(Dataset entries)
***

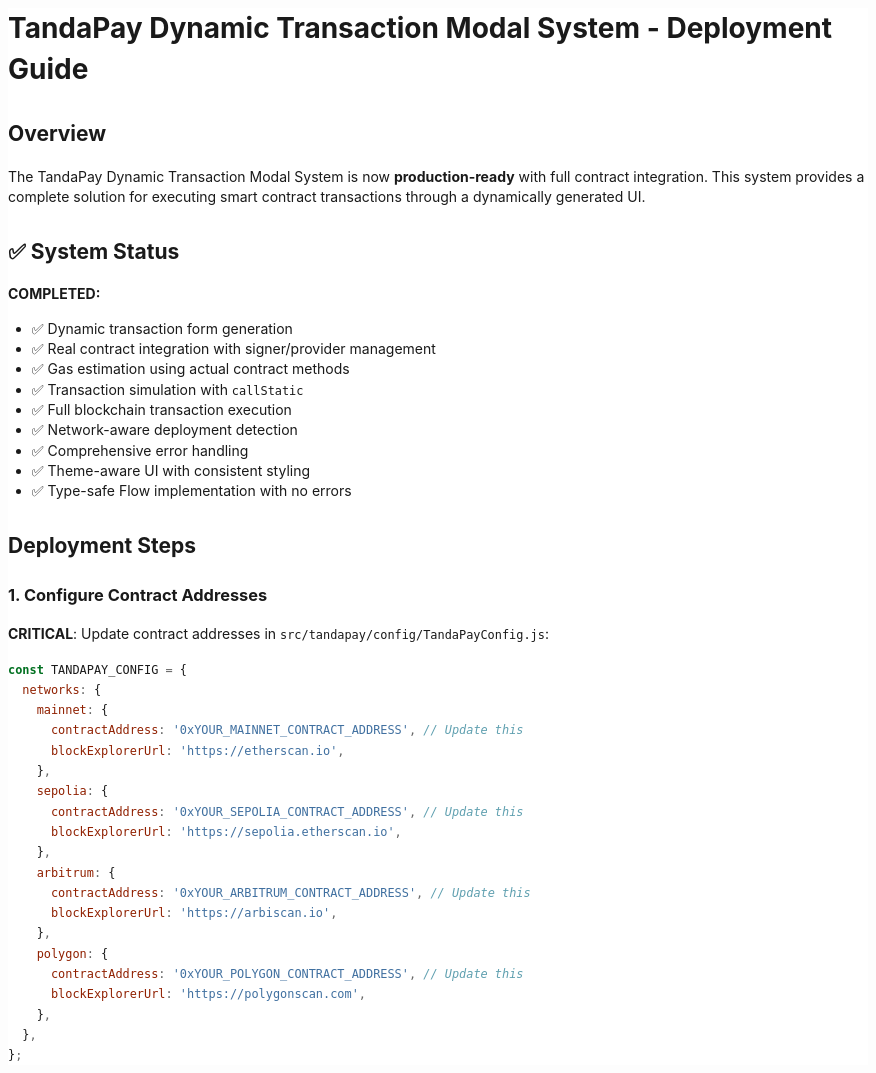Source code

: # TandaPay Dynamic Transaction Modal System - Deployment Guide

## Overview

The TandaPay Dynamic Transaction Modal System is now **production-ready** with full contract integration. This system provides a complete solution for executing smart contract transactions through a dynamically generated UI.

## ✅ System Status

**COMPLETED:**
- ✅ Dynamic transaction form generation
- ✅ Real contract integration with signer/provider management
- ✅ Gas estimation using actual contract methods
- ✅ Transaction simulation with `callStatic`
- ✅ Full blockchain transaction execution
- ✅ Network-aware deployment detection
- ✅ Comprehensive error handling
- ✅ Theme-aware UI with consistent styling
- ✅ Type-safe Flow implementation with no errors

## Deployment Steps

### 1. Configure Contract Addresses

**CRITICAL**: Update contract addresses in `src/tandapay/config/TandaPayConfig.js`:

```javascript
const TANDAPAY_CONFIG = {
  networks: {
    mainnet: {
      contractAddress: '0xYOUR_MAINNET_CONTRACT_ADDRESS', // Update this
      blockExplorerUrl: 'https://etherscan.io',
    },
    sepolia: {
      contractAddress: '0xYOUR_SEPOLIA_CONTRACT_ADDRESS', // Update this
      blockExplorerUrl: 'https://sepolia.etherscan.io',
    },
    arbitrum: {
      contractAddress: '0xYOUR_ARBITRUM_CONTRACT_ADDRESS', // Update this
      blockExplorerUrl: 'https://arbiscan.io',
    },
    polygon: {
      contractAddress: '0xYOUR_POLYGON_CONTRACT_ADDRESS', // Update this
      blockExplorerUrl: 'https://polygonscan.com',
    },
  },
};
```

***

THE TASK:
Once the line containing "- ✅ Full blockchain transaction execution" has been located, transcribe exactly and only every line from the first line of the entries through it, excluding pictures.

SOLUTION TO THIS TASK:
Source code

: # TandaPay Dynamic Transaction Modal System - Deployment Guide

## Overview

The TandaPay Dynamic Transaction Modal System is now **production-ready** with full contract integration. This system provides a complete solution for executing smart contract transactions through a dynamically generated UI.

## ✅ System Status

**COMPLETED:**
- ✅ Dynamic transaction form generation
- ✅ Real contract integration with signer/provider management
- ✅ Gas estimation using actual contract methods
- ✅ Transaction simulation with `callStatic`
- ✅ Full blockchain transaction execution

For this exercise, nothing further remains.